Joséphine miró a su hermana y se preguntó si no estaría cometiendo una enorme estupidez al convertirse en su cómplice.
—Iris, ¿estás hablando en serio?
—Pues claro, zoquete. Voy a montar un show… Un auténtico show que planearé hasta el mínimo detalle, y tengo la intención de reventar la pantalla. Él, Serrurier, no para de decírmelo, «con sus ojos, sus relaciones, su belleza…». Todo eso es mejor que tus deditos sobre tu teclado y toda tu erudición. Para vender, quiero decir, para vender…
Se echó su larga cabellera negra hacia atrás, extendió los brazos al cielo como si abriese un camino real y suspiró:
—Me aburro tanto, Jo, me aburro tanto…
—¿Por eso lo haces? —preguntó Jo tímidamente.
Iris abrió los ojos de par en par y pareció no comprender.
—Pues, sí. ¿Qué otra razón habría?
—Precisamente me gustaría saberlo.
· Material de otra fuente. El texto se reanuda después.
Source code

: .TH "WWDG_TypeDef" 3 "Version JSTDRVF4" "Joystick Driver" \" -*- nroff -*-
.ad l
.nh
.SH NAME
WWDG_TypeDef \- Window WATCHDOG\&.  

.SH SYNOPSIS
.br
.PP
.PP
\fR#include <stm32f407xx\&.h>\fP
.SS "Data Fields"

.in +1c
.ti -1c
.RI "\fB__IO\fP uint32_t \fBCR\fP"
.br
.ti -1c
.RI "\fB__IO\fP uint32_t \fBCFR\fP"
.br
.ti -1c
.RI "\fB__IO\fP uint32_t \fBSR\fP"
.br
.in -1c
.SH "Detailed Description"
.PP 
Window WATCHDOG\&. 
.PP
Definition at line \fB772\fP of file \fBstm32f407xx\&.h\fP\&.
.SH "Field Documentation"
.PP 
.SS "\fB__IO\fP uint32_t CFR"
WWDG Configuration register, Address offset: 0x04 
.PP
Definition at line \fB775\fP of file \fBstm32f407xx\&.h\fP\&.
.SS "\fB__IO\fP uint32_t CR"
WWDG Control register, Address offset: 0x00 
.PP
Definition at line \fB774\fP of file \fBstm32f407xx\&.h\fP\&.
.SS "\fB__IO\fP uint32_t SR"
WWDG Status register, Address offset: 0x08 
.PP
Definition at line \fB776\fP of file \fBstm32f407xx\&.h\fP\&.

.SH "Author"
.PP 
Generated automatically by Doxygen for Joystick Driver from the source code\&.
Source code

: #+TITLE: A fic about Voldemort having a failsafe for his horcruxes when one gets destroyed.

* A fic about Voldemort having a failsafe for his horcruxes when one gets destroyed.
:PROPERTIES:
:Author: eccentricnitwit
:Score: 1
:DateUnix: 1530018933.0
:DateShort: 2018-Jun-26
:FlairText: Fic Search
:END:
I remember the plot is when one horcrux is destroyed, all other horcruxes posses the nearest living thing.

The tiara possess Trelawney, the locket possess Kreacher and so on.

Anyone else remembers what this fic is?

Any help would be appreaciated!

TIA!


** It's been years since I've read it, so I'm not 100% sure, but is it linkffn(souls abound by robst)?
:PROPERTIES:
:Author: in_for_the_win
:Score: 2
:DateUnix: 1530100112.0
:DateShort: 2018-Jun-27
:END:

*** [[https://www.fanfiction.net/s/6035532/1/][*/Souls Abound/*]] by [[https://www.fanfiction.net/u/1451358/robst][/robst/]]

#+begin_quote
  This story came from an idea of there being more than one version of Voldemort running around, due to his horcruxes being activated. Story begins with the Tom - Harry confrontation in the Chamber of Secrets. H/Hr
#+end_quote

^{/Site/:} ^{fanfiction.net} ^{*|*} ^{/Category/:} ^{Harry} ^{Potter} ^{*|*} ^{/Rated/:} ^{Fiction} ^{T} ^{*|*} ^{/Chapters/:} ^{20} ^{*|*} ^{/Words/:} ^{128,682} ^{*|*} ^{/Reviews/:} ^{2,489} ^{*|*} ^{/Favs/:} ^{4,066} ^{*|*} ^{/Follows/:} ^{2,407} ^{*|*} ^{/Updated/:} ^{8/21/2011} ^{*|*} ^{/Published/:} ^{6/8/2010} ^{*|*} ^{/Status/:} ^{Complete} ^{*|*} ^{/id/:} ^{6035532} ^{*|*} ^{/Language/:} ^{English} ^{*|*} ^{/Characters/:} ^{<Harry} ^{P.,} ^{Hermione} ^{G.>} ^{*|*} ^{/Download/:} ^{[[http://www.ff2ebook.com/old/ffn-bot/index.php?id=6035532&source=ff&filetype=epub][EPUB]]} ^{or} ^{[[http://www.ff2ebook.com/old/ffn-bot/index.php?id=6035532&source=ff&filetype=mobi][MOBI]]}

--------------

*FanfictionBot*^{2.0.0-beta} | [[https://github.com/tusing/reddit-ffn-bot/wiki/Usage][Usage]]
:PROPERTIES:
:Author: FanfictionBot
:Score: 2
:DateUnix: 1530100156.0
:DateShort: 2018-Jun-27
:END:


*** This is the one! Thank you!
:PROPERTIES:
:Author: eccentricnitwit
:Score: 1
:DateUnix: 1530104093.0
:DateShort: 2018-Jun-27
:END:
El otro día, en el tren, me dijiste que te sacaba de un apuro… Incluso empleaste la palabra «atolladero», así que me preguntaba…
—¡Ah! Te dije eso.
Hizo una mueca como si Joséphine acabase de traerle un mal recuerdo.
—Me dijiste eso exactamente, y creo que tengo derecho a saber.
—Pero, qué dices, Jo. ¡Derecho a saber!
—Pues, sí… Me embarco contigo en una galera y me parece justo tener las mismas cartas que tú en la mano.
Iris sopesó a su hermana pequeña con la mirada. Joséphine estaba cambiando. Más luchadora, más audaz. Comprendió que no podía callar, lanzó un largo suspiro y lo soltó, sin mirar a Jo:
—Es por culpa de Philippe. Tengo la impresión de que se aleja de mí, que ya no soy la última maravilla del mundo. Tengo miedo, que me abandone y pienso que, escribiendo este libro, le seduciría de nuevo.
—¿Porque lo amas? —preguntó Joséphine, con esperanza en su voz.
Iris le lanzó una mirada mezcla de piedad y exasperación.